How has the funding landscape changed?
It’s been a slow shift, but it’s a shift. Ten years ago, I would have expected far more companies thinking about building the distribution channel than today. You could see a single-product company like Kyphon, which was sold to Medtronic, thinking about building that channel 12 years ago and actually succeeding with an interesting call point. Now that those channels are more in place than ever before, it’s much less of a question as to whether you should build or leverage them. More and more, big companies are looking for consolidation of their suppliers, and the hospitals are looking of reconsolidation of the device suppliers.
There is enormous opportunity, and it’s all a matter of how you develop competitive advantage. The first thing to think about is that despite all of these problems, global demographics are going to carry the day. Populations are booming, and those people are getting older. And if you look at the demographics, it’s really India that we should be looking at in terms of absolute demand. If trends continue, it will be the most populous continent.
The second thing to look at is prices in a care setting being cost-effective. The weakness that big companies now have is that they’ve grown up in an environment where margins grow very fast. Those margins are going to consolidate. Products are going to commoditize. That creates an opportunity for entrepreneurs to deliver cheaper products that are more efficacious, and in company cultures that don’t have a bunch of overhead. They are not running at 60%-80% gross margins on products. Big companies have to cut fat. New companies can think efficiently about their use of capital and their infrastructure from day one.
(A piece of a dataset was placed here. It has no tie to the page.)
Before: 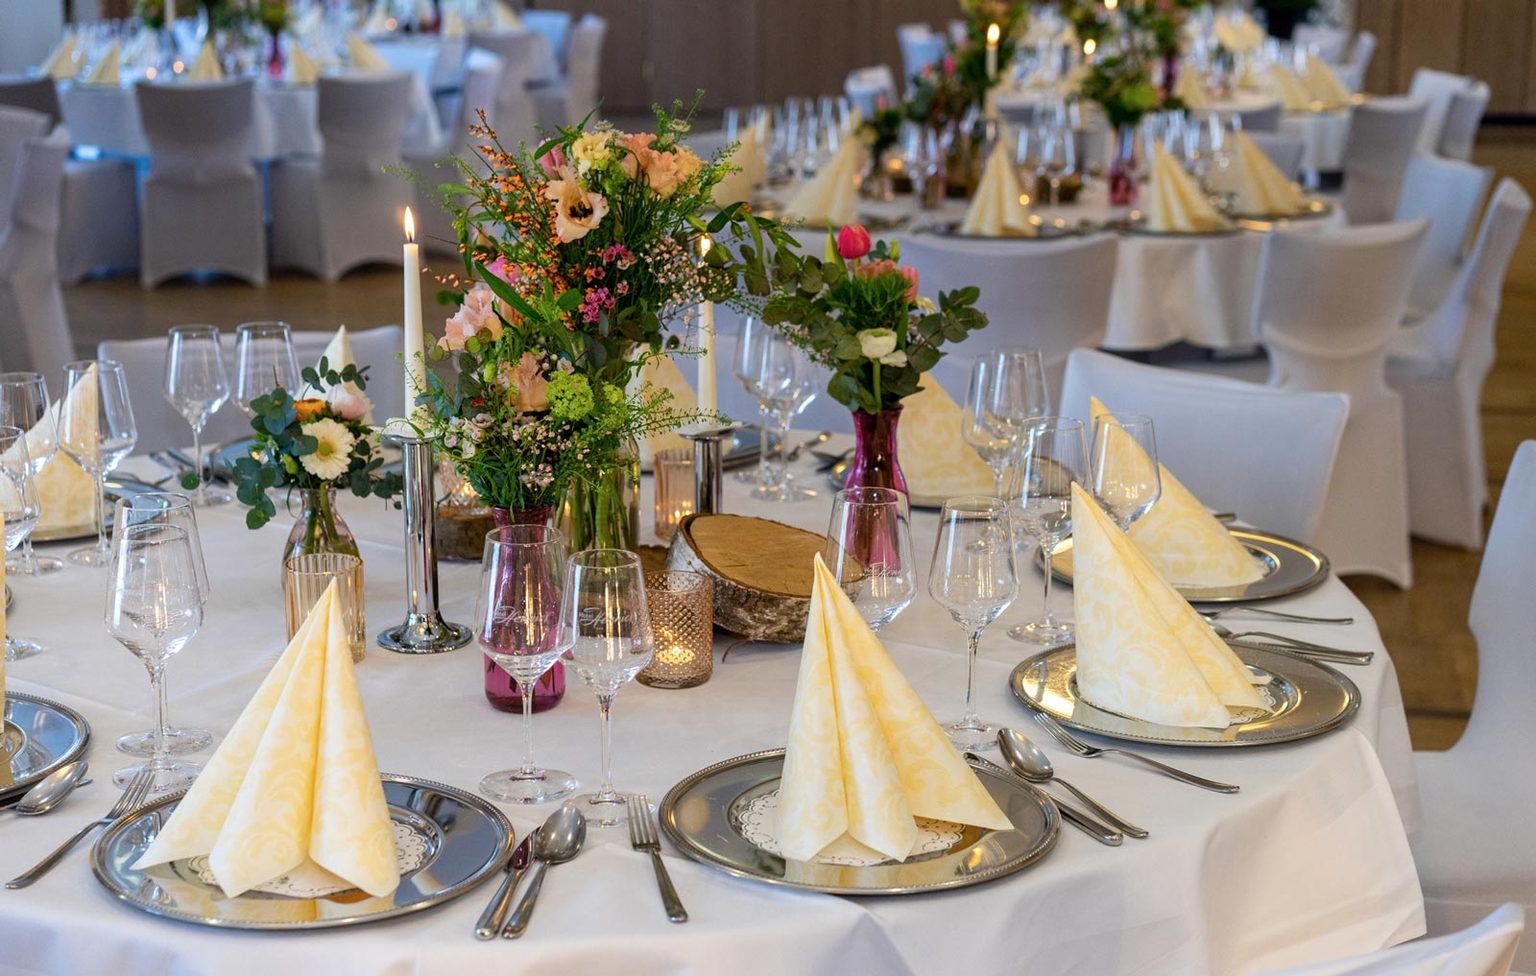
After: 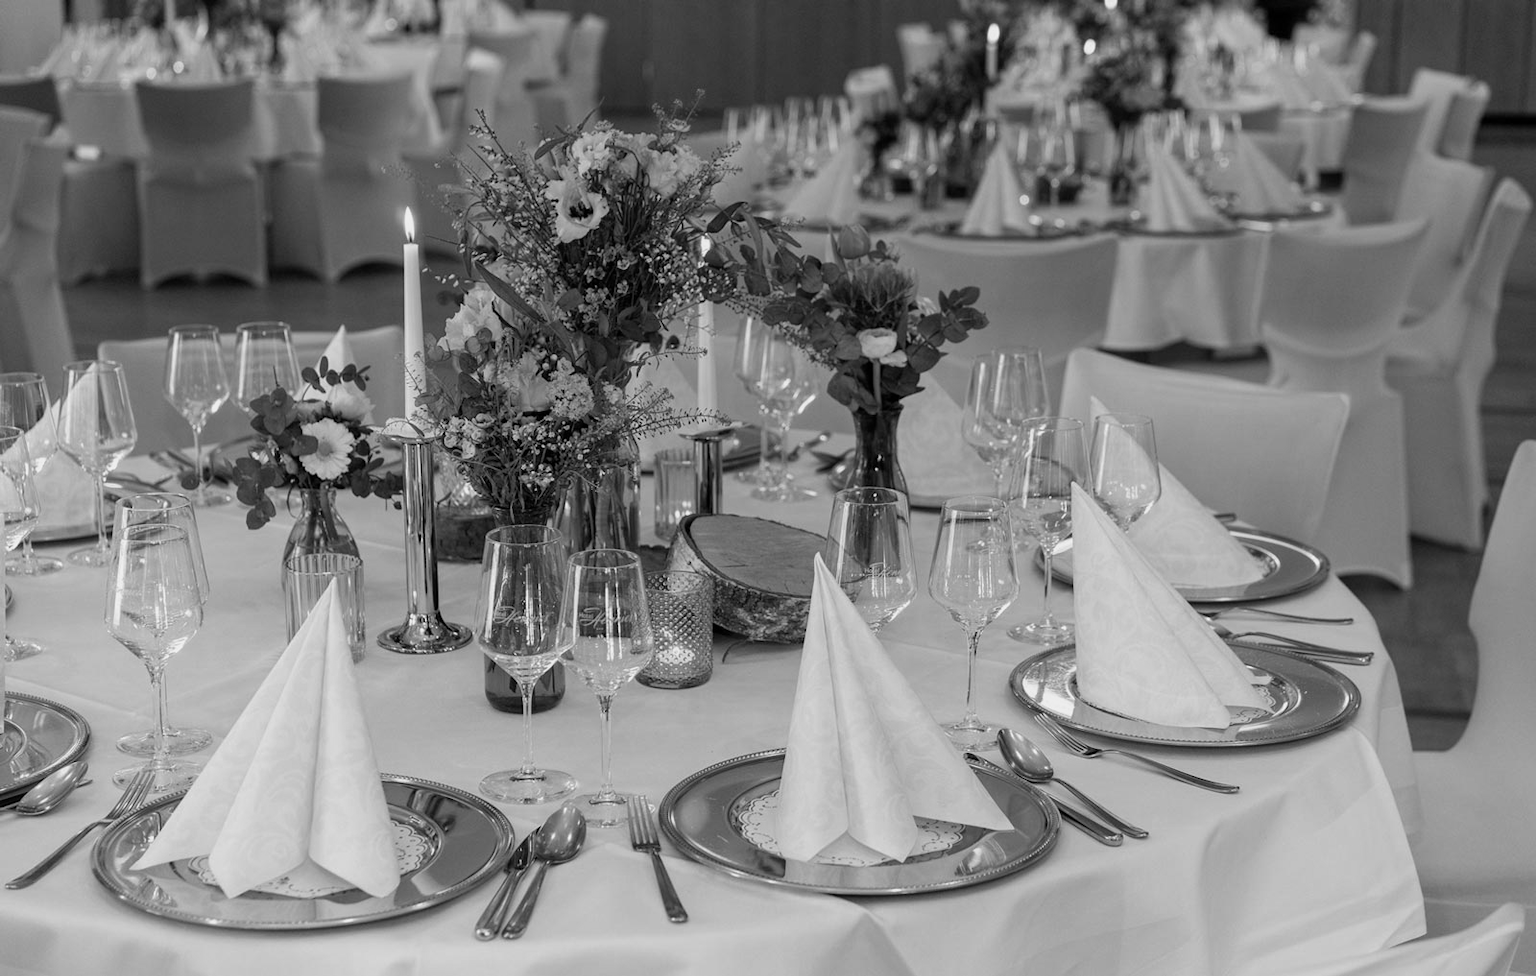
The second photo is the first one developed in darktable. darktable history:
exposure: exposure -0.21 EV, compensate highlight preservation false
monochrome: size 1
Do new companies think that way as they are putting together their product development plan?
Some do, dome don’t. If the entrepreneurs, engineers, and scientists don’t, it’s the new sources of capital that do. Venture funds were unique in that they were paid not only on the upside return, but they were paid to deploy money. The more they deployed, the more their management fee was. In the new world, the major investment sources—whether they are sovereign funds or family offices—they’re not concerned with accumulating management fees. They’re concerned about only return on investment. There’s no other way for them to make money and accumulate wealth. So they are only investing in companies that think in a capital-efficient way.
At the end of the day, innovative entrepreneurship has always overcome economic obstacles and challenges. Absence of capital from conventional sources will pose a brief obstacle. In reality, the underlying economics of healthcare make it one of the best areas globally to be investing in. It’s a changing dynamic.
So where does that leave the industry?
Reimbursement, the device tax, and the FDA regulatory process—we need to stand back and look at all of them and how they affect each other and make an overall effective system. That’s a call to action to our legislators: create an environment that fosters our competitive advantage in healthcare. We have to lower delivery costs, and we absolutely cannot lose our competitive advantage in the medical technology and device industry.